The United States is a nation rich in diversity. There is no “taking over” of the country because diversity is the country. We are brown, Black and white. We are Asian American, Native American, Jewish, Christian, Muslim and nonbelievers. We are men and women, LGBTQ and straight, liberal and conservative. This nation belongs to all, not simply viewers who worship at the altar of Fox News.
Beyond this, who knows how future Americans may vote. Why should Patrick and company cede any voter? Rather than fear a “takeover,” why shouldn’t Republicans such as Patrick make a case to new voters based on ideas, principles and policies?
The future is unwritten. (But, oh, how I wish I could write a brighter one for Texas and our nation.)
The striking backdrop to Patrick’s comments is how they were made at a time when Texas is the leading example of demographic change, with census data showing
there were approximately 4 million new Texans last decade.
About 3.8 million of these new Texans were minorities: mostly Latinos, Blacks and Asian Americans. In short order, Latinos will be the largest racial demographic in the state.
Naturally, this demographic change won’t be reflected in new congressional maps. Instead, the voting power of minorities, at least those who often vote Democratic, will be diluted. Look no further than the proposed new map for Senate District 24, clearly redrawn to serve our very own former state Sen. Pete Flores, an affable Patrick acolyte who lost his District 19 seat in 2020 and now plans to — voila! — run again.
Texas has a long history of stifling minority voters and distorting representation.
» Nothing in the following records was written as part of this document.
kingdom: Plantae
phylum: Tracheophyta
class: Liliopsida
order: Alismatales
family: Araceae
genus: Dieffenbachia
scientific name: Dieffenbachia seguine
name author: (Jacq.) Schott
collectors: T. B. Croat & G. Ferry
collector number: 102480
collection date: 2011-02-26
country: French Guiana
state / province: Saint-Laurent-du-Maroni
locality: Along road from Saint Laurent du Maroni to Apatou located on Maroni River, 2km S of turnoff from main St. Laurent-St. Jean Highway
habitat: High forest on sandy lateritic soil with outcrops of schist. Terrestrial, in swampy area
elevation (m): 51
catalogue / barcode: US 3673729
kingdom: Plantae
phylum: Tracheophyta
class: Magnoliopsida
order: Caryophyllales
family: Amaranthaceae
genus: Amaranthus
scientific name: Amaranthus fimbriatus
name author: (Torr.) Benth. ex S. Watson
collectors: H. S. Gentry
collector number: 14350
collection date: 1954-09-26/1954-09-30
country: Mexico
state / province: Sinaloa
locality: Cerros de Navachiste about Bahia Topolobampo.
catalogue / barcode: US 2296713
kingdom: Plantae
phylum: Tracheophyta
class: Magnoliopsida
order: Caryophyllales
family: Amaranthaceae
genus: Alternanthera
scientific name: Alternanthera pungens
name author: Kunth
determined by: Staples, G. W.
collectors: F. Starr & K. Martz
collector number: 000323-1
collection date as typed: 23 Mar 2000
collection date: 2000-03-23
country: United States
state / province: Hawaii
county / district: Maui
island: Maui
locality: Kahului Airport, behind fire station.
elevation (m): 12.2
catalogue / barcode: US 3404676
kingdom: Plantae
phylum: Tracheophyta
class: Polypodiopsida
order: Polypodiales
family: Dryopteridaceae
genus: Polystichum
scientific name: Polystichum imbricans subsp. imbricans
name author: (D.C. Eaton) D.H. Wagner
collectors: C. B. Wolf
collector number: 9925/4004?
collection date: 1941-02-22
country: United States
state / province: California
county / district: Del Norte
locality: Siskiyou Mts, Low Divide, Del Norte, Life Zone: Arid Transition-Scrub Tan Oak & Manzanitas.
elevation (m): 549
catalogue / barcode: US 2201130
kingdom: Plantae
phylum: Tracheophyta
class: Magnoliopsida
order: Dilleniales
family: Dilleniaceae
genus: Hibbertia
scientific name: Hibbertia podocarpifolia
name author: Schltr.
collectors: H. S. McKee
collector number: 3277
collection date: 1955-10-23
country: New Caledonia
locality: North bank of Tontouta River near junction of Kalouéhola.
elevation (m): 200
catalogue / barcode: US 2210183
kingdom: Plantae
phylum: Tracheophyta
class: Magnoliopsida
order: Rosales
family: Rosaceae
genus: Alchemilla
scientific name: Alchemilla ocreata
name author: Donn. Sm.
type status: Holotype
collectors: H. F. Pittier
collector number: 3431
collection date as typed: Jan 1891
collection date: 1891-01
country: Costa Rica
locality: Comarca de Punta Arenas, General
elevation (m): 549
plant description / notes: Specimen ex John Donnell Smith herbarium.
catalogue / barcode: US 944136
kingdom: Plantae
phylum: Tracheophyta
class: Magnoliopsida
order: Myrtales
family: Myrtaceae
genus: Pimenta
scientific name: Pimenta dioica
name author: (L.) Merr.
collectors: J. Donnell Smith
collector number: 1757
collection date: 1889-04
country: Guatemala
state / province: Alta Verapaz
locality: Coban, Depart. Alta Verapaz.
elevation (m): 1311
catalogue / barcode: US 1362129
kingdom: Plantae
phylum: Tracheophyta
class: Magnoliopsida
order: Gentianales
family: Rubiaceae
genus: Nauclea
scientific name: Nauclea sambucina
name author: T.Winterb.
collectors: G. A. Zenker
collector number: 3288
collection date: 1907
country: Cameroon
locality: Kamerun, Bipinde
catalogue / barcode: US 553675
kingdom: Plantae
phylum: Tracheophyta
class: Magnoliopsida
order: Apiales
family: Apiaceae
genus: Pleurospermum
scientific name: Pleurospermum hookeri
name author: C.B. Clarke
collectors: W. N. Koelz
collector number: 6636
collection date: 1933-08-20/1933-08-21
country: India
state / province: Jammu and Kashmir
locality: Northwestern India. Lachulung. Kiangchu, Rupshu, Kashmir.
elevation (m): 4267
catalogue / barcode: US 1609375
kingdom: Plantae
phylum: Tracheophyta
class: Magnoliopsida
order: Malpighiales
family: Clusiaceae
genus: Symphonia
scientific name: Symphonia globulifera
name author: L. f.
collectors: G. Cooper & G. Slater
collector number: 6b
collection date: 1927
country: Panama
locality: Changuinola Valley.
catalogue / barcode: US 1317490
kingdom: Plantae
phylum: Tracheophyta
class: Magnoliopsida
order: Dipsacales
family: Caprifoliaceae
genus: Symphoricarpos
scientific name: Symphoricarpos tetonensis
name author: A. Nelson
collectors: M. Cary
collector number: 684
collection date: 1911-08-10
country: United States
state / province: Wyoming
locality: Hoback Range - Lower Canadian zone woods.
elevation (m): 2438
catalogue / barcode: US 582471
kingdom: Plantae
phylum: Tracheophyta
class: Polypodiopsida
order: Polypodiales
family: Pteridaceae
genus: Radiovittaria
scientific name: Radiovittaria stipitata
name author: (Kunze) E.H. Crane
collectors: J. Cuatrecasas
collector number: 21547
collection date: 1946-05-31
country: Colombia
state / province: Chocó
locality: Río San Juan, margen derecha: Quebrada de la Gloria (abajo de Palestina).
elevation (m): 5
Now it can do so without the guardrail of federal preclearance, thanks to the U.S. Supreme Court’s evisceration of the Voting Rights Act in 2013. And let’s also not forget a 2019 ruling that partisan gerrymandering is a political question, which, as Chief Justice John Roberts said, is “beyond the reach of federal courts.”
All of this is to say gerrymandering is how Patrick and those he inspires fight demographic change “without firing a shot.”